LW: I have always worked to secure sensitive information and systems, including in my work with three large international financial companies. That work involved knowing how to find and fix these problems, which was not a common skill in an industry that was paid on volume and speed of its deals. Sometimes it also involved refusing to greenlight projects until the appropriate security protections were in place. While that work was much appreciated by the control teams, like information security, compliance, and corporate governance experts, it was sometimes not popular with teams that wanted to rush projects through without taking time for the necessary precautions.
So I now work to educate the multiple stakeholders that this is a huge security hole, but it’s fixable – I’ve done it.
Why do you care so much about this? What’s in it for you?
LW: As it turns out, my entire career, beginning with my first U.S. Army job in Military Intelligence, has been about the protection and appropriate distribution of sensitive data. In my units, people were prepared to die to protect highly sensitive systems, the compromise of which could cause grave harm to our security and our people. It was unbelievable to me that some in the financial industry failed to protect sensitive information, just because they found it inconvenient, or because extra time and due diligence on a project might delay a promotion or payment of a bonus.
Given a choice between signing off on reckless manager decisions, or protecting our sensitive information, which means protecting our security, our customers and our shareholders, I have to side with protecting this data.
When you describe these gaps and how they happen, is this real-world information?

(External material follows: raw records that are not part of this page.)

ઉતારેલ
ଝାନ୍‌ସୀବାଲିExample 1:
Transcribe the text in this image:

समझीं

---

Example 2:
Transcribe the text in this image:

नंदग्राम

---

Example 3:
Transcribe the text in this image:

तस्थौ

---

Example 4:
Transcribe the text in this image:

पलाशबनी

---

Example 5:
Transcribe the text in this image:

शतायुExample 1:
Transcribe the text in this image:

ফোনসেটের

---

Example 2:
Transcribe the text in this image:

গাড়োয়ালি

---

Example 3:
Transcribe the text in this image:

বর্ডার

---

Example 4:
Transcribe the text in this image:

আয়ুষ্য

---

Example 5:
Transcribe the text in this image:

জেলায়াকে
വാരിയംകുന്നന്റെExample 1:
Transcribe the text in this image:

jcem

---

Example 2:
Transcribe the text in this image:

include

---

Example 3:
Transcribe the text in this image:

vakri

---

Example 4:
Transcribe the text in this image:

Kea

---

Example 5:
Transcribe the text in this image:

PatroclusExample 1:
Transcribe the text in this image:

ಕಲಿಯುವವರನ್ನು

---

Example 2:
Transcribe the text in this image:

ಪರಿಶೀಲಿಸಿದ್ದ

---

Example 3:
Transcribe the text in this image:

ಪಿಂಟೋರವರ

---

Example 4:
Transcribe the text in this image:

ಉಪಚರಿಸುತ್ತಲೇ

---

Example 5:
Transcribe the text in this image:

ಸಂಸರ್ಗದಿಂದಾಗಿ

LW: The descriptions of these gaps are based on real-world, hands-on experience, not theory. I am not interested in enabling new data thieves; I want to help educate, so that the security holes can be found and fixed before there’s a security breach. If I know of specific weaknesses in a company’s system, I believe that it’s appropriate to first notify that company so that they can take proactive protective measures, whether with our team or with someone else. But even when I publicly discuss typical scenarios at an extrapolated level without naming the company, these examples are based on facts that I and my colleagues have witnessed first-hand.

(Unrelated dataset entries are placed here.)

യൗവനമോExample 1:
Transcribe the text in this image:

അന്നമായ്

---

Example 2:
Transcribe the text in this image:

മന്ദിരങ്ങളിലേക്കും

What advice can you give companies that aren’t sure whether they are exposed?
LW: Many companies think that they have everything covered, because they have internal or external auditors, or big consulting companies, or other teams that have been trying for years to address security. But my colleagues and I have identified these gaps, even in some of the largest companies in the world that spend enormous amounts of shareholder money on security. In fact, the problem is probably worse in a larger company, because it’s more difficult for various teams to coordinate information and react quickly to address gaps. I can attest that we have identified significant security gaps that had been missed for years, even a decade or longer, by the internal and external teams at some of the largest companies in the industry.
What advice can you give companies that are sure they have this problem handled?
LW: Firstly, many financial companies assume that, because they spend a lot of time and money on security, they must have it covered. That assumption may prove fatal.
For companies that choose to assume that they have this covered, even after this widespread but unrecognized risk has been explained, my only advice is: Don’t have a breach.
Don’t have an unhappy worker with a flash drive; don’t have a contractor or subcontractor who wants to use this data for harmful purposes; don’t have your data being accessed by anyone that you don’t know; don’t have anyone working in your data centers or accessing them remotely unless you know about and monitor it; don’t have any gaps in any of the products or services anywhere in your data chain. Don’t make any mistakes in what you say to consumers, customers, regulators, investors, or companies with whom you do business.
If you’re still sure you have it covered – Don’t Have A Breach.